_Supplied material:_
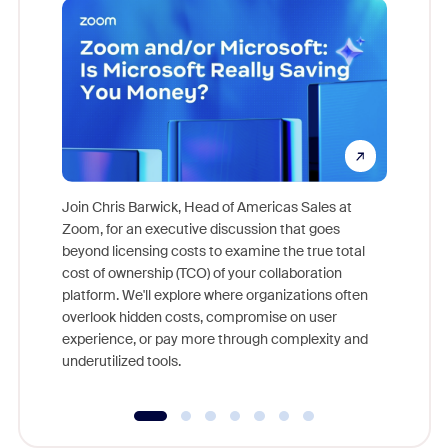
Join Chris Barwick, Head of Americas Sales at
Zoom, for an executive discussion that goes
As part o
beyond licensing costs to examine the true total
and deep
cost of ownership (TCO) of your collaboration
else, rig
platform. We'll explore where organizations often
overlook hidden costs, compromise on user
experience, or pay more through complexity and
underutilized tools.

_What you should do:_ What lines in the material mention "costs"? Copy every one of them.

_Solution for this problem:_
beyond licensing costs to examine the true total
overlook hidden costs, compromise on user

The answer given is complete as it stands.